Answer these from the article on teen violence in Montgomery County:
1. What position does Craig Rice hold?
2. How old is the person arrested in the fatal stabbing of Jailyn Jones?
3. What do officials suspect is amplifying the problem?

------ Page text ------

Officials in Montgomery County, Maryland, say they will hold meetings next week to tackle the issue of violent crime — including murder — involving teens.
“We need to throw everything at the wall on this one,” said County Council member Craig Rice during an online news briefing with County Executive Marc Elrich.
“What we don’t want is this to become a situation that’s out of control. It is quite concerning right now — it is not out of control — and we have an opportunity to stave this off before it gets there.”
The gathering, which will not be open to the public, was described as a “high-level meeting” of officials from county agencies as well as members of the County Council. They will brainstorm on everything from outreach efforts to mental health services.
Over the past several months, the county has seen a number of arrests for violent crimes involving teens. Earlier this month, a 14-year-old and a 15-year-old were charged with murder in the deadly shooting of a 21-year-old man. And earlier this week, police announced the arrest of a 17-year-old in the January fatal stabbing of his Northwest High School classmate Jailyn Jones.
During a news conference to announce the arrest in that case, Montgomery County Police Chief Marcus Jones told reporters that his department is seeing more offenders under the age of 18. “And I mean, in some cases, well under the age of 18,” he said.
The rise in violence among youth is not unique to Montgomery County, Elrich said.
“This is certainly part of a national trend,” he said, adding, “I believe really strongly we’ve got to up the mental health ante.”
Officials said they suspect pandemic disruptions are amplifying the problem.

------ Data ------

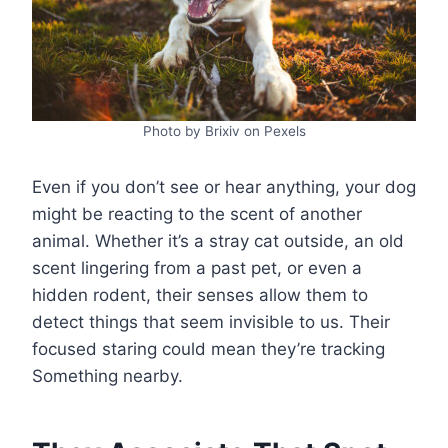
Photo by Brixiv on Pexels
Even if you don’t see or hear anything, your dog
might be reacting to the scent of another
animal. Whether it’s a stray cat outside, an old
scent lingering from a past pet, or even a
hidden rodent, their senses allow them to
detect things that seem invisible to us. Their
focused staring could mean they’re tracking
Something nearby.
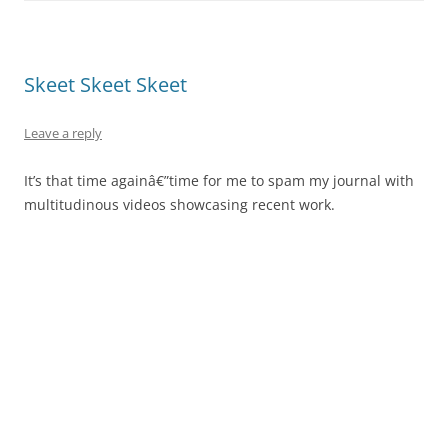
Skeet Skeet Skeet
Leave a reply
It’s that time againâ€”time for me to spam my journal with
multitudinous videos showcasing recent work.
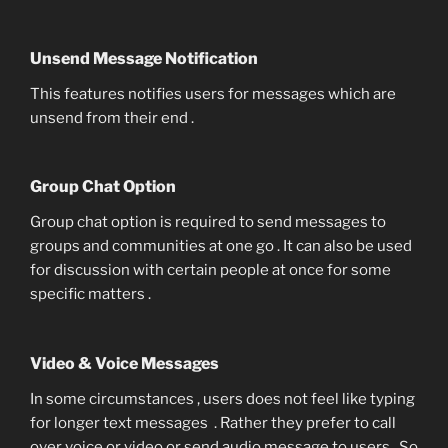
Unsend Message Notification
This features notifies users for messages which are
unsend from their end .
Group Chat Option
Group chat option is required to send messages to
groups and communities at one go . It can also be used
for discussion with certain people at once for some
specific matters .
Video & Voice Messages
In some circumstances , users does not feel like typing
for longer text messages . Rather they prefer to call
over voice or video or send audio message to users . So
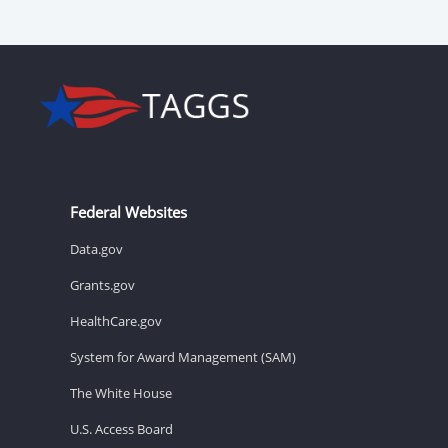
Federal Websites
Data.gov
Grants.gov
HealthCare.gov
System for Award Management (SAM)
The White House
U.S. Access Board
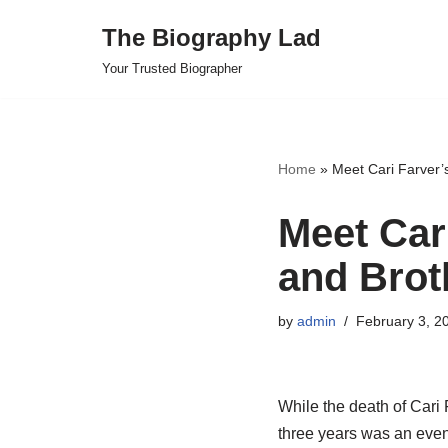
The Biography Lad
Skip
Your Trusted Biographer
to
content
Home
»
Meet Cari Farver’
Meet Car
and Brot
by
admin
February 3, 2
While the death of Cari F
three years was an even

------
------ Data ------

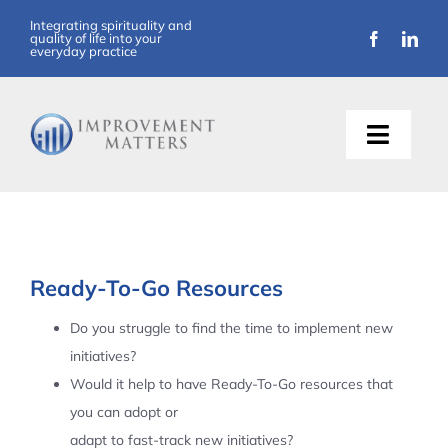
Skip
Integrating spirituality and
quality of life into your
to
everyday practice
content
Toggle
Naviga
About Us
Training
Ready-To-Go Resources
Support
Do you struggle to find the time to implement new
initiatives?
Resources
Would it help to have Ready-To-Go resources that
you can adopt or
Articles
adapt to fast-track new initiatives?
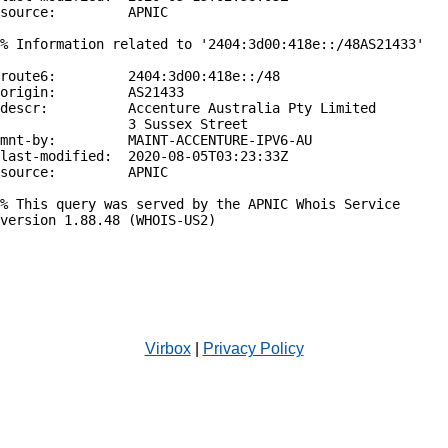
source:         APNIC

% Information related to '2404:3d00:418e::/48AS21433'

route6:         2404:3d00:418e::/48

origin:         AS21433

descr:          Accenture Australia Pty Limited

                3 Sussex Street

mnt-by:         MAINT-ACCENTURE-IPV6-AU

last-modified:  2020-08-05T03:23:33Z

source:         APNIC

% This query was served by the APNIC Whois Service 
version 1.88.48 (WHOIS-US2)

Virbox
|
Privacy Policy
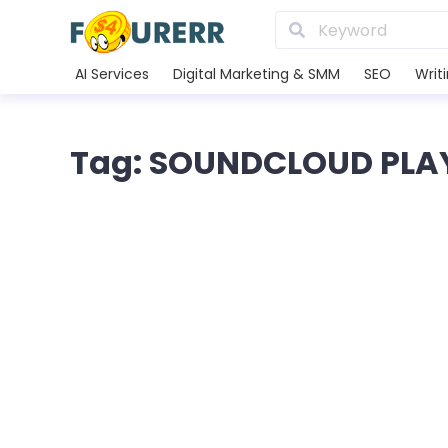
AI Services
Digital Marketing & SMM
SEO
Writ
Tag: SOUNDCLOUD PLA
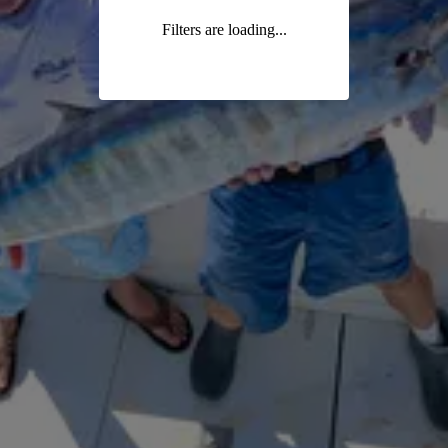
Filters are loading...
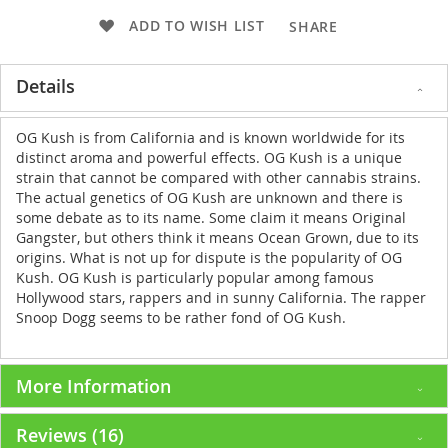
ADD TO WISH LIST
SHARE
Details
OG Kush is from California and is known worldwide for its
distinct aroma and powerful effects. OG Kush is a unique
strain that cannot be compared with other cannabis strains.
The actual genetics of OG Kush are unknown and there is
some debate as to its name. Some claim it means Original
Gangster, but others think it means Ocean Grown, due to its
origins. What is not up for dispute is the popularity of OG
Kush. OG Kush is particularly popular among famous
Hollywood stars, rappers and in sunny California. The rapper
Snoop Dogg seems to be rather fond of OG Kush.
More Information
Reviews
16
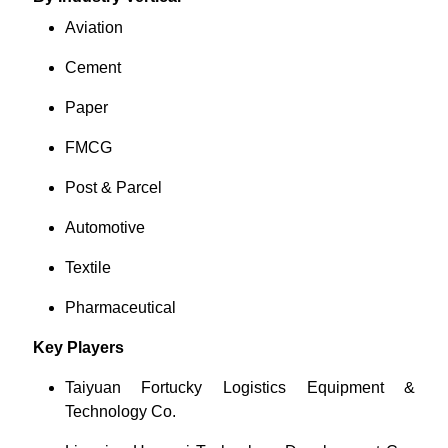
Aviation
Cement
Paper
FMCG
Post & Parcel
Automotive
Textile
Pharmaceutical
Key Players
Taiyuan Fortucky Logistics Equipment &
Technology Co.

------

■ Written solution:
1. County Council member
2. 17
3. Pandemic disruptions